Problems with recently upgraded pfSense gateways
I have recently become responsible for a pair of pfSense gateways which is my first exposure to this product, although I've been a fairly proficient FreeBSD admin for many years.
They are a HA pair providing internet connectivity for my workplace LAN and WiFi, on both IPv4 and IPv6. We're making use of all of the standard pfSense services, as well as using the Squid package for transparent web proxying. Both gateways are running on identical Dell PowerEdge R210 hardware, each with 4GB RAM, a dual-core Pentium G6950 CPU and a gmirrored pair of SATA disks. CARP is configured such that gw1 is the master gateway and gw2 the backup (gw1 base=5, skew=0, gw2 base=5 skew=100)
My first task was to upgrade the gateways to the latest version of pfSense, as they were running 2.1.2 and 2.2.6. They're now both on 2.3.2_1, but since the upgrade we've been having a number of problems.
gw2 is crashing numerous times each day, resulting in a mirror rebuild each time. I've tried replacing the RAM, but it hasn't helped. There have been nine crashes over the last couple of days, eight of which show "current process = 12 (irq265: bce1)" (or bce0). The ninth had the current process as ntpd. Is there anything I can do to try to find the root cause of the crashes, or would my best bet to be to replace the server hardware entirely as a first step? I have submitted the crash reports to the developers.
gw2 stopped responding on the network earlier today, during which we had major packet loss out to the Internet. gw1 was the master at the time so it's not clear why this packet loss was occurring. After I rebooted gw2 (whose console wasn't showing any signs of errors or a crash), it started responding on the network again and the packet loss through gw1 stopped - almost (see next point).
gw1, even when seemingly working fine, always shows a small amount of packet loss. A ping to 188.8.131.52 showed 3 lost packets over a 60 second period.
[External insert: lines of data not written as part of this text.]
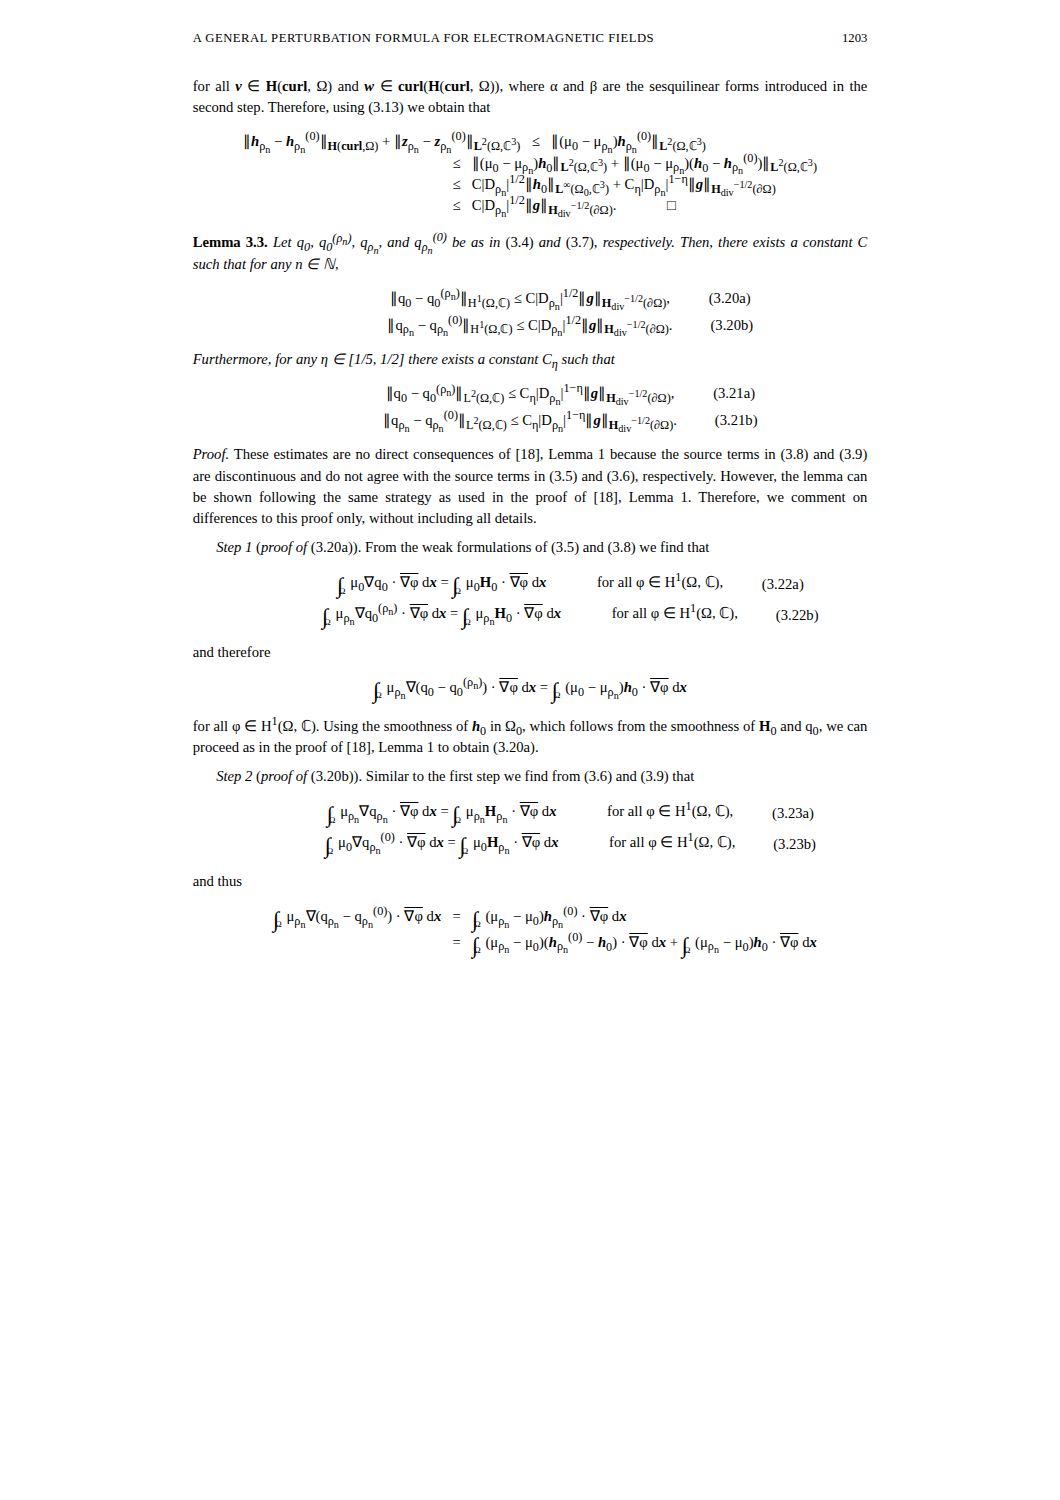A GENERAL PERTURBATION FORMULA FOR ELECTROMAGNETIC FIELDS 1203
for all v ∈ H(curl, Ω) and w ∈ curl(H(curl, Ω)), where α and β are the sesquilinear forms introduced in the second step. Therefore, using (3.13) we obtain that
∥hρn − hρn(0)∥H(curl,Ω) + ∥zρn − zρn(0)∥L2(Ω,ℂ3) ≤ ∥(μ0 − μρn)hρn(0)∥L2(Ω,ℂ3) ≤ ∥(μ0 − μρn)h0∥L2(Ω,ℂ3) + ∥(μ0 − μρn)(h0 − hρn(0))∥L2(Ω,ℂ3) ≤ C|Dρn|1/2∥h0∥L∞(Ω0,ℂ3) + Cη|Dρn|1−η∥g∥Hdiv−1/2(∂Ω) ≤ C|Dρn|1/2∥g∥Hdiv−1/2(∂Ω). □
Lemma 3.3. Let q0, q0(ρn), qρn, and qρn(0) be as in (3.4) and (3.7), respectively. Then, there exists a constant C such that for any n ∈ ℕ,
∥q0 − q0(ρn)∥H1(Ω,ℂ) ≤ C|Dρn|1/2∥g∥Hdiv−1/2(∂Ω), (3.20a)
∥qρn − qρn(0)∥H1(Ω,ℂ) ≤ C|Dρn|1/2∥g∥Hdiv−1/2(∂Ω). (3.20b)
Furthermore, for any η ∈ [1/5, 1/2] there exists a constant Cη such that
∥q0 − q0(ρn)∥L2(Ω,ℂ) ≤ Cη|Dρn|1−η∥g∥Hdiv−1/2(∂Ω), (3.21a)
∥qρn − qρn(0)∥L2(Ω,ℂ) ≤ Cη|Dρn|1−η∥g∥Hdiv−1/2(∂Ω). (3.21b)
Proof. These estimates are no direct consequences of [18], Lemma 1 because the source terms in (3.8) and (3.9) are discontinuous and do not agree with the source terms in (3.5) and (3.6), respectively. However, the lemma can be shown following the same strategy as used in the proof of [18], Lemma 1. Therefore, we comment on differences to this proof only, without including all details.
Step 1 (proof of (3.20a)). From the weak formulations of (3.5) and (3.8) we find that
∫Ω μ0∇q0 · ∇φ dx = ∫Ω μ0H0 · ∇φ dx for all φ ∈ H1(Ω, ℂ), (3.22a)
∫Ω μρn∇q0(ρn) · ∇φ dx = ∫Ω μρnH0 · ∇φ dx for all φ ∈ H1(Ω, ℂ), (3.22b)
and therefore
∫Ω μρn∇(q0 − q0(ρn)) · ∇φ dx = ∫Ω (μ0 − μρn)h0 · ∇φ dx
for all φ ∈ H1(Ω, ℂ). Using the smoothness of h0 in Ω0, which follows from the smoothness of H0 and q0, we can proceed as in the proof of [18], Lemma 1 to obtain (3.20a).
Step 2 (proof of (3.20b)). Similar to the first step we find from (3.6) and (3.9) that
∫Ω μρn∇qρn · ∇φ dx = ∫Ω μρnHρn · ∇φ dx for all φ ∈ H1(Ω, ℂ), (3.23a)
∫Ω μ0∇qρn(0) · ∇φ dx = ∫Ω μ0Hρn · ∇φ dx for all φ ∈ H1(Ω, ℂ), (3.23b)
and thus
∫Ω μρn∇(qρn − qρn(0)) · ∇φ dx = ∫Ω (μρn − μ0)hρn(0) · ∇φ dx = ∫Ω (μρn − μ0)(hρn(0) − h0) · ∇φ dx + ∫Ω (μρn − μ0)h0 · ∇φ dx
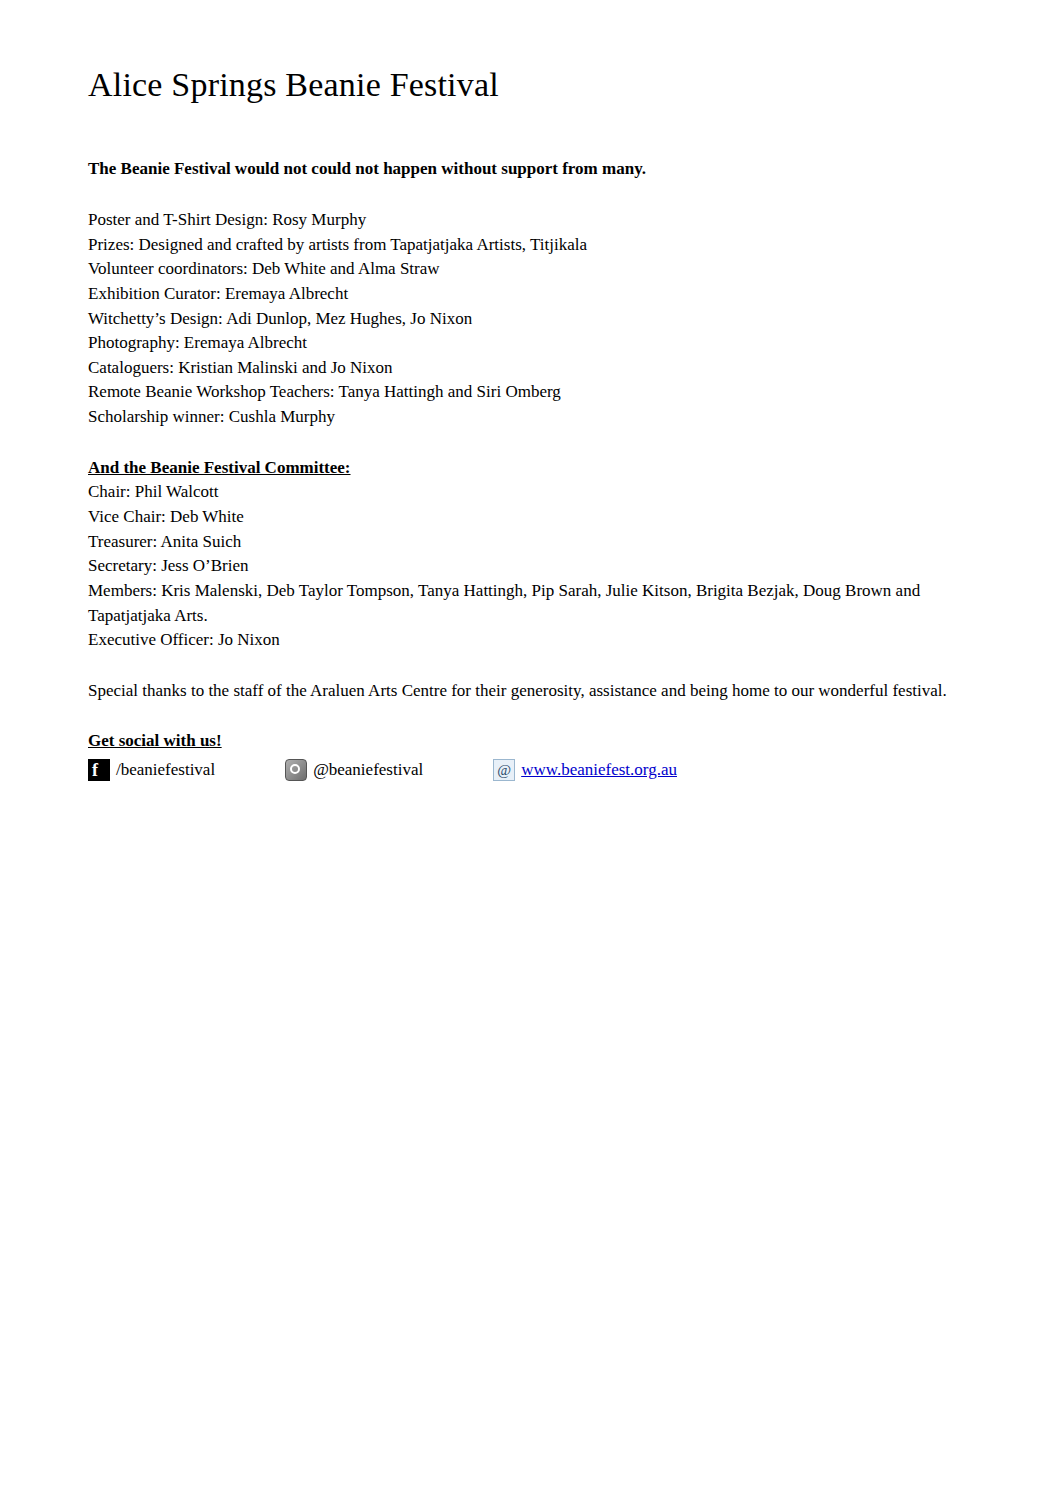Alice Springs Beanie Festival
The Beanie Festival would not could not happen without support from many.
Poster and T-Shirt Design: Rosy Murphy
Prizes: Designed and crafted by artists from Tapatjatjaka Artists, Titjikala
Volunteer coordinators: Deb White and Alma Straw
Exhibition Curator: Eremaya Albrecht
Witchetty’s Design: Adi Dunlop, Mez Hughes, Jo Nixon
Photography: Eremaya Albrecht
Cataloguers: Kristian Malinski and Jo Nixon
Remote Beanie Workshop Teachers: Tanya Hattingh and Siri Omberg
Scholarship winner: Cushla Murphy
And the Beanie Festival Committee:
Chair: Phil Walcott
Vice Chair: Deb White
Treasurer: Anita Suich
Secretary: Jess O’Brien
Members: Kris Malenski, Deb Taylor Tompson, Tanya Hattingh, Pip Sarah, Julie Kitson, Brigita Bezjak, Doug Brown and Tapatjatjaka Arts.
Executive Officer: Jo Nixon
Special thanks to the staff of the Araluen Arts Centre for their generosity, assistance and being home to our wonderful festival.
Get social with us!
f/beaniefestival @beaniefestival @www.beaniefest.org.au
This seemed to coincide with peaks of CPU usage and repeated messages in the system log of "kernel: pfsync_undefer_state: unable to find deferred state". Googling this message turned up some forum posts referring to an ongoing problem between pfsync and traffic limiting and suggesting disabling pfsync as a temporary workaround, which I have done, causing the errors messages to stop, but not the packet loss.
Can anyone give any advice on the above issues?
My next step will be to try installing pfSense 2.3.2 afresh from a USB stick, as the upgrade process wasn't without issues (host failing to come back up on network after upgrade reboot).